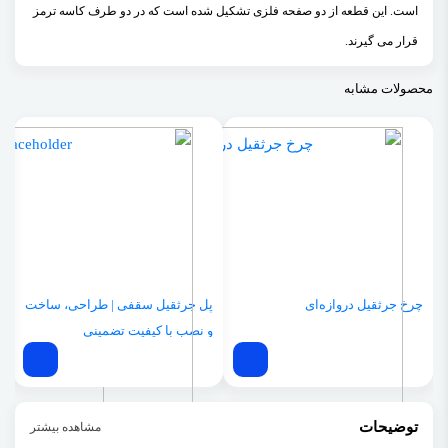
است. این قطعه از دو صفحه فلزی تشکیل شده است که در دو طرف کاسه ترمز
قرار می گیرند.
محصولات مشابه
چرخ جرثقیل دروازه‌ای
پل جرثقیل سقفی | طراحی، ساخت
م
و نصب با کیفیت تضمینی
توضیحات
مشاهده بیشتر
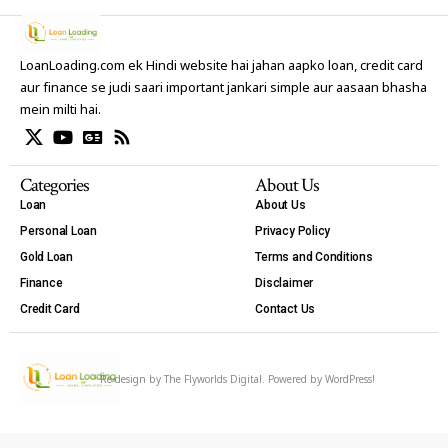
LoanLoading.com ek Hindi website hai jahan aapko loan, credit card
aur finance se judi saari important jankari simple aur aasaan bhasha
mein milti hai.
Categories
About Us
Loan
About Us
Personal Loan
Privacy Policy
Gold Loan
Terms and Conditions
Finance
Disclaimer
Credit Card
Contact Us
Re-design by
The Flyworlds Digital
. Powered by WordPress!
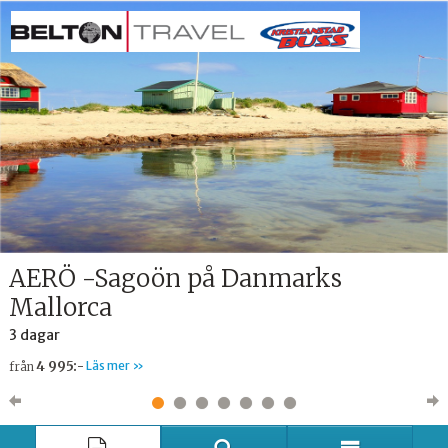
AERÖ -Sagoön på Danmarks
Mallorca
3 dagar
4 995:-
Läs mer
från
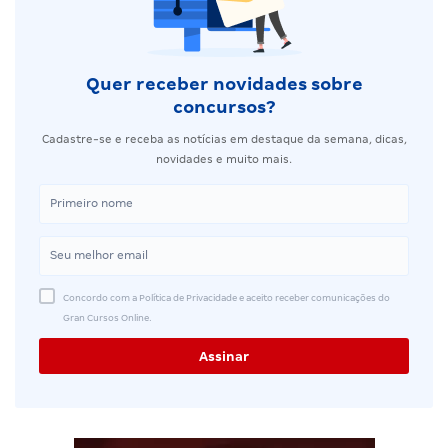
Quer receber novidades sobre
concursos?
Cadastre-se e receba as notícias em destaque da semana, dicas,
novidades e muito mais.
Concordo com a Política de Privacidade e aceito receber comunicações do
Gran Cursos Online.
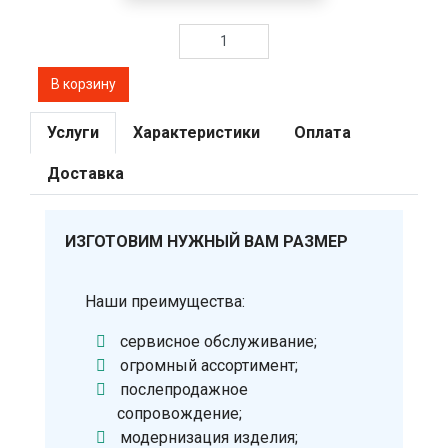
Услуги
Характеристики
Оплата
Доставка
ИЗГОТОВИМ НУЖНЫЙ ВАМ РАЗМЕР
Наши преимущества:
сервисное обслуживание;
огромный ассортимент;
послепродажное
сопровождение;
модернизация изделия;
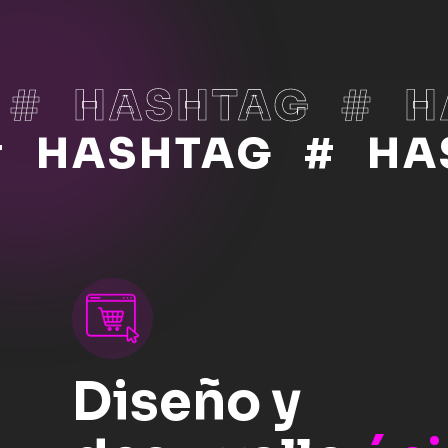
#
HASHTAG
#
H
#
HASHTAG
#
HA
Diseño y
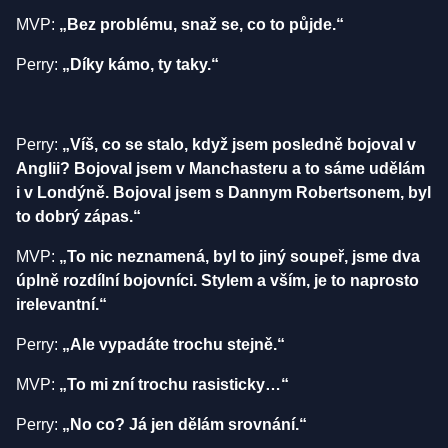
MVP:
„Bez problému, snaž se, co to půjde.“
Perry:
„Díky kámo, ty taky.“
Perry:
„Víš, co se stalo, když jsem posledně bojoval v
Anglii? Bojoval jsem v Manchasteru a to sáme udělám
i v Londýně. Bojoval jsem s Dannym Robertsonem, byl
to dobrý zápas.“
MVP:
„To nic neznamená, byl to jiný soupeř, jsme dva
úplně rozdílní bojovníci. Stylem a vším, je to naprosto
irelevantní.“
Perry:
„Ale vypadáte trochu stejně.“
MVP:
„To mi zní trochu rasisticky…“
Perry:
„No co? Já jen dělám srovnání.“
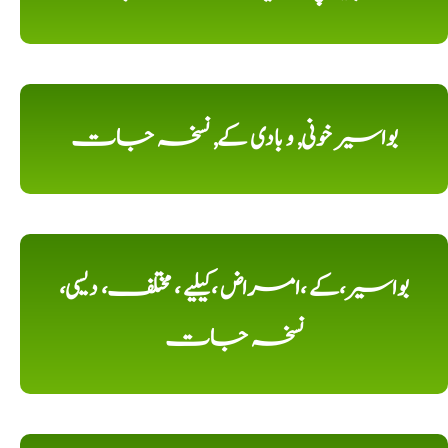
بواسیر خونی, و بادی کے, نسخہ جات
بواسیر،کے ،امراض ،کیلیے ، مختلف، دیسی،
نسخہ جات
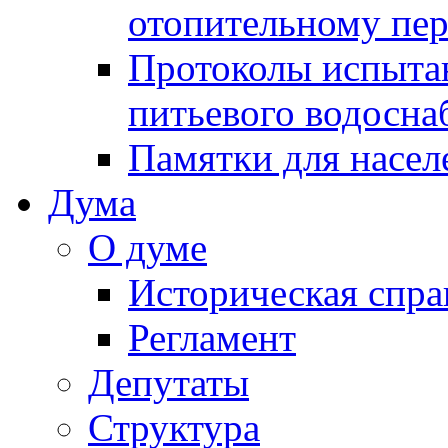
отопительному пе
Протоколы испыта
питьевого водосна
Памятки для насел
Дума
О думе
Историческая спра
Регламент
Депутаты
Структура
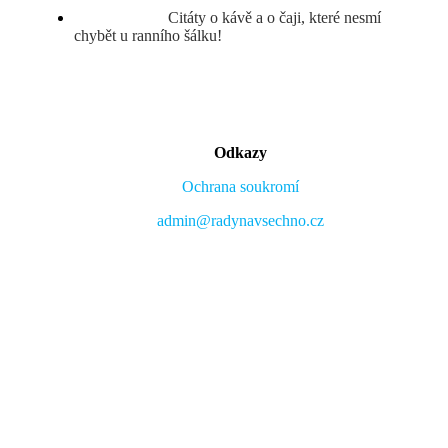
Citáty o kávě a o čaji, které nesmí
chybět u ranního šálku!
Odkazy
Ochrana soukromí
admin@radynavsechno.cz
_ _ _ _
Directions for this task: Pictures are to be left out; all other data must be returned exactly.

Written solution:
است. این قطعه از دو صفحه فلزی تشکیل شده است که در دو طرف کاسه ترمز
قرار می گیرند.
محصولات مشابه
چرخ جرثقیل دروازه‌ای
پل جرثقیل سقفی | طراحی، ساخت
م
و نصب با کیفیت تضمینی
توضیحات
مشاهده بیشتر
LoanLoading.com ek Hindi website hai jahan aapko loan, credit card
aur finance se judi saari important jankari simple aur aasaan bhasha
mein milti hai.
Categories
About Us
Loan
About Us
Personal Loan
Privacy Policy
Gold Loan
Terms and Conditions
Finance
Disclaimer
Credit Card
Contact Us
Re-design by
The Flyworlds Digital
. Powered by WordPress!
AERÖ -Sagoön på Danmarks
Mallorca
3 dagar
4 995:-
Läs mer
från
Quer receber novidades sobre
concursos?
Cadastre-se e receba as notícias em destaque da semana, dicas,
novidades e muito mais.
Concordo com a Política de Privacidade e aceito receber comunicações do
Gran Cursos Online.
Услуги
Характеристики
Оплата
Доставка
ИЗГОТОВИМ НУЖНЫЙ ВАМ РАЗМЕР
Наши преимущества:
сервисное обслуживание;
огромный ассортимент;
послепродажное
сопровождение;
модернизация изделия;
#
HASHTAG
#
H
#
HASHTAG
#
HA
Diseño y
MVP:
„Bez problému, snaž se, co to půjde.“
Perry:
„Díky kámo, ty taky.“
Perry:
„Víš, co se stalo, když jsem posledně bojoval v
Anglii? Bojoval jsem v Manchasteru a to sáme udělám
i v Londýně. Bojoval jsem s Dannym Robertsonem, byl
to dobrý zápas.“
MVP:
„To nic neznamená, byl to jiný soupeř, jsme dva
úplně rozdílní bojovníci. Stylem a vším, je to naprosto
irelevantní.“
Perry:
„Ale vypadáte trochu stejně.“
MVP:
„To mi zní trochu rasisticky…“
Perry:
„No co? Já jen dělám srovnání.“
بواسیر خونی, و بادی کے, نسخہ جات
بواسیر،کے ،امراض ،کیلیے ، مختلف، دیسی،
نسخہ جات
отопительному пе
Протоколы испыта
питьевого водосна
Памятки для насел
Дума
О думе
Историческая спра
Регламент
Депутаты
Структура
Citáty o kávě a o čaji, které nesmí
chybět u ranního šálku!
Odkazy
Ochrana soukromí
admin@radynavsechno.cz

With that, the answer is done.